-------- DOKUMEN --------

Universitas Gadjah Mada (UGM) meluncurkan buku baru berjudul Ilmu untuk Rakyat, Untaian Cinta dari Kampus Biru. Buku setebal 169 halaman ini merupakan tulisan karya Rektor bersama dengan doktor-doktor muda UGM yang tergabung dalam Unit Percepatan Pencapaian Renstra UGM. Secara keseluruhan, buku memaparkan 16 tema berbeda guna memberdayakan masyarakat. “Tentu saja tidak berhenti di sini. Bagaimanapun kami akan terus melakukan pengabdian pada masyarakat, baik di level kecamatan, desa, hingga pedusunan,” ujar Dr. Edhie Purnawan, di gedung baru Perpustakaan UGM.
Rektor, Prof. Ir. Sudjarwadi, M.Eng., Ph.D., mengakui buku kecil ini dibuat atas inisiatif 15 doktor muda dosen UGM pada akhir tahun 2011. Buku ini merupakan kumpulan gagasan tentang pemanfaatan ilmu untuk rakyat yang dilandasi dengan rasa cinta ilmuwan kepada masyarakat. “Ini merupakan ungkapan cinta mereka pada rakyat secara lepas-lepas sesuai bidang keilmuan tiap-tiap dosen,” kata Rektor.
Berbagai ilmu yang ditulis dalam buku ini tersaji secara sederhana dengan beraneka ragam kombinasi pengembangan dan penerapannya untuk rakyat. Cinta menjadi kata kunci, yang diyakini benih-benihnya dapat tumbuh subur. “Walaupun tulisan lepas-lepas dan sederhana dan belum menemukan jalan operasional, namun atas nama kekuatan cinta kepada rakyat, Allah Swt. tentunya akan menunjukkan jalan bagi para doktor muda dalam mengaktualisasikan sinergi dalam karya-karyanya,” imbuh Rektor.
Menyampaikan kesan terhadap buku ini, Rektor terpilih UGM, Prof. Dr. Pratikno, M.Soc.Sc., mengatakan para dosen, mahasiswa, pusat studi, fakultas, dan laboratorium-laboratorium di UGM sesungguhnya telah banyak melakukan pekerjaan untuk kepentingan masyarakat. Mereka meyakini ilmu dapat sangat berbahaya bila tidak diorientasikan untuk kepentingan rakyat, masyarakat, dan kepentingan masa depan bangsa. “Seperti sewaktu di pemilihan rektor beberapa waktu lalu, tagline yang saya sampaikan adalah UGM sebagai rujukan kemajuan bangsa, artinya UGM adalah rujukan untuk memecahkan masalah-masalah bangsa sekaligus memanfaatkan potensi yang ada,” katanya.

--------

#### [TUGAS YANG DIMINTA 1]
Menurut dokumen, berapa halaman tebal buku yang diluncurkan UGM?
Daftar di bawah ini sama sekali tidak berkaitan dengan dokumen tersebut.

-------- BAHAN LATIHAN --------

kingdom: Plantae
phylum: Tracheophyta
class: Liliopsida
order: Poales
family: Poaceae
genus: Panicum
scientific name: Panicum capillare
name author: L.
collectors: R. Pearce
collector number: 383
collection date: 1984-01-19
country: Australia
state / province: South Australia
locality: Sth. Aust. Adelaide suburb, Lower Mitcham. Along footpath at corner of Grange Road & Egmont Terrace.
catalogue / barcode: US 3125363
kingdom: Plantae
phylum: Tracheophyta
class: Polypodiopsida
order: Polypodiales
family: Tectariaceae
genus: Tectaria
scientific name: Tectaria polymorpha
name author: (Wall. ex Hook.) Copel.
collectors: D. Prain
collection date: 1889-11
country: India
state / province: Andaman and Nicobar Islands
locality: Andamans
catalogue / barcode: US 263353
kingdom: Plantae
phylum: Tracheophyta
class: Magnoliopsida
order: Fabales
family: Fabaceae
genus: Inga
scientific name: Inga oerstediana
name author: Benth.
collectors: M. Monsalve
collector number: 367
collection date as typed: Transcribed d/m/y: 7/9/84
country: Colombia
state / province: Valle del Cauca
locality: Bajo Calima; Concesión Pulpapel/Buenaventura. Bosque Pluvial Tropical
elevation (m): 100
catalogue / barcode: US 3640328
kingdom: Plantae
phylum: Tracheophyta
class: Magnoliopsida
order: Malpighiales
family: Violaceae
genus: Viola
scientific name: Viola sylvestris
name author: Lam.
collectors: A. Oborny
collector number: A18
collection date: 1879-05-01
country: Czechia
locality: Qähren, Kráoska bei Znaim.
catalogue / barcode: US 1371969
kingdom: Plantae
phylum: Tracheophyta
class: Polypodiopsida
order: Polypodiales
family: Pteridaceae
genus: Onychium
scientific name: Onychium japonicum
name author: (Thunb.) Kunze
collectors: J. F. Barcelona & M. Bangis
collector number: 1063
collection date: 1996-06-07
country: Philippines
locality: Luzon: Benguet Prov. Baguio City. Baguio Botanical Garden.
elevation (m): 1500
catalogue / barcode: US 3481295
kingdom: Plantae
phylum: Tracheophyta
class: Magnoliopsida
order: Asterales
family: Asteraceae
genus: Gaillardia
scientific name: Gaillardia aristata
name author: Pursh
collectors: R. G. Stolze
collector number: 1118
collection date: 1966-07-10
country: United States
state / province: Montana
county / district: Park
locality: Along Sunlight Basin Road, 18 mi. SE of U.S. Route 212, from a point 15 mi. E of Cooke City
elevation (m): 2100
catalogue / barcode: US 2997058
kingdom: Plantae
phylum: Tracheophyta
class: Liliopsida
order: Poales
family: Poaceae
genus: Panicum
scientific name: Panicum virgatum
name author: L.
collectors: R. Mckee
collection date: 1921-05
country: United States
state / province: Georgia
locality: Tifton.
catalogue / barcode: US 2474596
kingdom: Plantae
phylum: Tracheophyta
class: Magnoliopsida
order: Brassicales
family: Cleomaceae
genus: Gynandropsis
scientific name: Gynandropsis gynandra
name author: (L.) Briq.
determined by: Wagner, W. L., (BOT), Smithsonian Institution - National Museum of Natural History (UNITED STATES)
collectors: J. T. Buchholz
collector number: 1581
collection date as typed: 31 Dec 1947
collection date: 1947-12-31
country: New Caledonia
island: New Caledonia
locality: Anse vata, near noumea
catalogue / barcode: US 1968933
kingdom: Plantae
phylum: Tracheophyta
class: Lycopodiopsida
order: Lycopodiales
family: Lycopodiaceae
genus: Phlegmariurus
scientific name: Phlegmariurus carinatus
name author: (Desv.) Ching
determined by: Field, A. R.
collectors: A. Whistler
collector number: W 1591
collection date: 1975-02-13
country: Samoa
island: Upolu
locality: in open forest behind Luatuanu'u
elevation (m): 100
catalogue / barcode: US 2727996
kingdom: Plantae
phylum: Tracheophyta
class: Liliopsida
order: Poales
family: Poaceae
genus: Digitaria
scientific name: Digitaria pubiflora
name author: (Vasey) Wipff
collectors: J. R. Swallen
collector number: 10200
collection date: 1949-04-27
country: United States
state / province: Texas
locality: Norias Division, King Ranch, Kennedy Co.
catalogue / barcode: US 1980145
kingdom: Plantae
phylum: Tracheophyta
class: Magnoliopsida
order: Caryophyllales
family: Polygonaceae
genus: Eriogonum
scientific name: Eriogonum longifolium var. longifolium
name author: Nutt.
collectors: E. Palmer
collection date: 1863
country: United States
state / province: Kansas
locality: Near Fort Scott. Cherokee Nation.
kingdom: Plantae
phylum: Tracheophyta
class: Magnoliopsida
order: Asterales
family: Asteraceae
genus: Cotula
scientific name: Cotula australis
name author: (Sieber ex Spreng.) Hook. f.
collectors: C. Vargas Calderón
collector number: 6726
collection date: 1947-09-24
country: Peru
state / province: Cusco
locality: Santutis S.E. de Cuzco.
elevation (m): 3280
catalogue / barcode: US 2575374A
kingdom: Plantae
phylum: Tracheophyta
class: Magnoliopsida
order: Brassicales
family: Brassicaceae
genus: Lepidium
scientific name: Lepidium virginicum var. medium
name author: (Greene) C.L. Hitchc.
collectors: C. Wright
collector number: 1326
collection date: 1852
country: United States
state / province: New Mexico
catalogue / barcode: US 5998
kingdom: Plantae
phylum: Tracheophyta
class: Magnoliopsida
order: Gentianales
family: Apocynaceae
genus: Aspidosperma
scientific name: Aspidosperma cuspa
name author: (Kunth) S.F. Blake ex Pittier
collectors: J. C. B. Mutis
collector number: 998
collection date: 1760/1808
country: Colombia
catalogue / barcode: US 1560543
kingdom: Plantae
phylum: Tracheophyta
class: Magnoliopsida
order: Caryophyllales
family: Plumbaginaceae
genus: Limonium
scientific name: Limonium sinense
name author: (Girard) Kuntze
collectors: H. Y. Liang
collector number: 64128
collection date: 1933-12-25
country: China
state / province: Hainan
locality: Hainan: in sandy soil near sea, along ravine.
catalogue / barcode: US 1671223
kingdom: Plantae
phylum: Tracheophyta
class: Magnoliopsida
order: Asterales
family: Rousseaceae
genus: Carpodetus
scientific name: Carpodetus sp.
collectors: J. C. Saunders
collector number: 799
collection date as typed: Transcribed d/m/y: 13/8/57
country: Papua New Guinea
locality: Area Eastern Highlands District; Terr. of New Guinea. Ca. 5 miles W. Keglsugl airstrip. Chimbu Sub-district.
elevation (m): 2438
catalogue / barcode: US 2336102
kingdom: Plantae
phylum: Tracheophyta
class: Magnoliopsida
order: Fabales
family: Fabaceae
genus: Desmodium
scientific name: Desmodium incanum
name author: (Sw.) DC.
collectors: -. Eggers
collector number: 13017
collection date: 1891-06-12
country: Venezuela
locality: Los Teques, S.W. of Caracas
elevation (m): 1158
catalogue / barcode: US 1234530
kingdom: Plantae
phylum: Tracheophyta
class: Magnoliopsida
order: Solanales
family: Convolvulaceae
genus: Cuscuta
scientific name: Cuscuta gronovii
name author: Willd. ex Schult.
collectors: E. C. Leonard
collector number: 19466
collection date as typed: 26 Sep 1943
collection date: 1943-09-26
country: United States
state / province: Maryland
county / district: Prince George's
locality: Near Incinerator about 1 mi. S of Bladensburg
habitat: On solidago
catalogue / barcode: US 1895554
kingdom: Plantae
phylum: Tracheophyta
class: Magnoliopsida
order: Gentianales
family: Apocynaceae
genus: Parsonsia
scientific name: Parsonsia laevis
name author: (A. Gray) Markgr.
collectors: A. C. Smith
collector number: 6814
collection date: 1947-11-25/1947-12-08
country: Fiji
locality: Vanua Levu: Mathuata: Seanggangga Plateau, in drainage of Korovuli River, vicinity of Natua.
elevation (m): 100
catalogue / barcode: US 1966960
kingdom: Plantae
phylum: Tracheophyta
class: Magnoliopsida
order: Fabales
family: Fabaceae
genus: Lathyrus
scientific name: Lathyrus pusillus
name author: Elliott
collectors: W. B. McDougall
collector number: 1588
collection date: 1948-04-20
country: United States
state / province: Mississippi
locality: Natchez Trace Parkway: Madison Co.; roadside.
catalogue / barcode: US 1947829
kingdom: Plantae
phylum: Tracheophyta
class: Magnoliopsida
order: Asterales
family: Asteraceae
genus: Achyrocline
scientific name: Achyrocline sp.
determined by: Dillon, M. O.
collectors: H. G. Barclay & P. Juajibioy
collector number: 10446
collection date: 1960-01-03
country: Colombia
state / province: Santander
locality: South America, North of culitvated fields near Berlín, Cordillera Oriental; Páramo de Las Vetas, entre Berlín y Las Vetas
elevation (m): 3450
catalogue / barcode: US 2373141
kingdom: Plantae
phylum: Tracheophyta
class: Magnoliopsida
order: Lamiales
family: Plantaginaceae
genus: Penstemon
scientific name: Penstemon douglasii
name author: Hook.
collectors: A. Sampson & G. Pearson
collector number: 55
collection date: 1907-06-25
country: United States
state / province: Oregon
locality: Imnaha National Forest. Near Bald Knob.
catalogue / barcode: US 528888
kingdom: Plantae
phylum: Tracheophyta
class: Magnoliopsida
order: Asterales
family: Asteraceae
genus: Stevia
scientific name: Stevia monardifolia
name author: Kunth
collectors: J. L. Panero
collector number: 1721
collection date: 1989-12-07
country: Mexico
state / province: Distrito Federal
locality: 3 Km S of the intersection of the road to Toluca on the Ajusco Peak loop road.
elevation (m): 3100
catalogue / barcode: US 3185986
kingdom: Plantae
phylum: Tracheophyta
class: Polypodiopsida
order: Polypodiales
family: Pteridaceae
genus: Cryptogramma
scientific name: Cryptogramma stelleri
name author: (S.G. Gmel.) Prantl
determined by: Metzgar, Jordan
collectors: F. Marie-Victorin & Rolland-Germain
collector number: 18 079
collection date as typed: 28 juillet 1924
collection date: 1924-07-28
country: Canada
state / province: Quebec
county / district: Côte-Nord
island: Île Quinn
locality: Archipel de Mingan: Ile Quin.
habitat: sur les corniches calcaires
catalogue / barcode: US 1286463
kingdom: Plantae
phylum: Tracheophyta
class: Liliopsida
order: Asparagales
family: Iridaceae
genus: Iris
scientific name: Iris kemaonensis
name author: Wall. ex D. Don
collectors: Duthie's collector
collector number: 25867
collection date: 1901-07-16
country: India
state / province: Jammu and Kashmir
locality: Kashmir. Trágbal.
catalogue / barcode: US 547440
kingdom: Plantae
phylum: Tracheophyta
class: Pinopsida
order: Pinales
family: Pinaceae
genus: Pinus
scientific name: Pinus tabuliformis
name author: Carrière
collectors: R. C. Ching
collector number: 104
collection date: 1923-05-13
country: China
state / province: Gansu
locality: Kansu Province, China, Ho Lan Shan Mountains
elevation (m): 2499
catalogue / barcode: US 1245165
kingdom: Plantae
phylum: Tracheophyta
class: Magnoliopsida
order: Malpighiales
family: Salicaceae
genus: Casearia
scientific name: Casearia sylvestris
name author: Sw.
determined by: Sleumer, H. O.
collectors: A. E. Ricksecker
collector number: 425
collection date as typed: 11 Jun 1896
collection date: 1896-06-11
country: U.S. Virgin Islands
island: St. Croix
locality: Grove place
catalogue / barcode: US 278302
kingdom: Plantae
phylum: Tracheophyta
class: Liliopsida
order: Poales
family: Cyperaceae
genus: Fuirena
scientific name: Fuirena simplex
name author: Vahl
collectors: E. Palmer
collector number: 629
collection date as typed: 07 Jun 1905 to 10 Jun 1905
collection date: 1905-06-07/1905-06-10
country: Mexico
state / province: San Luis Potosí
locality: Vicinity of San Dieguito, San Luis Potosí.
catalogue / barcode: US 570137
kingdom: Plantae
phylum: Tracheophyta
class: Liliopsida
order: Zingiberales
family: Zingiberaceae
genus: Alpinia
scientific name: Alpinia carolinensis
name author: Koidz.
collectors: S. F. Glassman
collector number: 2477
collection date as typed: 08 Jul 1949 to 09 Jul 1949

--------

#### [TUGAS YANG DIMINTA 2]
Ubahlah daftar mulai dari baris yang memuat "scientific name: Digitaria pubiflora" sampai dengan baris yang memuat "name author: (Sieber ex Spreng.) Hook. f." menjadi CSV dua kolom bernama pertanyaan dan jawaban, satu baris untuk setiap isian. Apit setiap nilai dengan tanda kutip dan ganti setiap pemisah baris dengan spasi.

#### [JAWABAN LENGKAP 1]
169 halaman.

#### [JAWABAN LENGKAP 2]
pertanyaan,jawaban
"scientific name:","Digitaria pubiflora"
"name author:","(Vasey) Wipff"
"collectors:","J. R. Swallen"
"collector number:","10200"
"collection date:","1949-04-27"
"country:","United States"
"state / province:","Texas"
"locality:","Norias Division, King Ranch, Kennedy Co."
"catalogue / barcode:","US 1980145"
"kingdom:","Plantae"
"phylum:","Tracheophyta"
"class:","Magnoliopsida"
"order:","Caryophyllales"
"family:","Polygonaceae"
"genus:","Eriogonum"
"scientific name:","Eriogonum longifolium var. longifolium"
"name author:","Nutt."
"collectors:","E. Palmer"
"collection date:","1863"
"country:","United States"
"state / province:","Kansas"
"locality:","Near Fort Scott. Cherokee Nation."
"kingdom:","Plantae"
"phylum:","Tracheophyta"
"class:","Magnoliopsida"
"order:","Asterales"
"family:","Asteraceae"
"genus:","Cotula"
"scientific name:","Cotula australis"
"name author:","(Sieber ex Spreng.) Hook. f."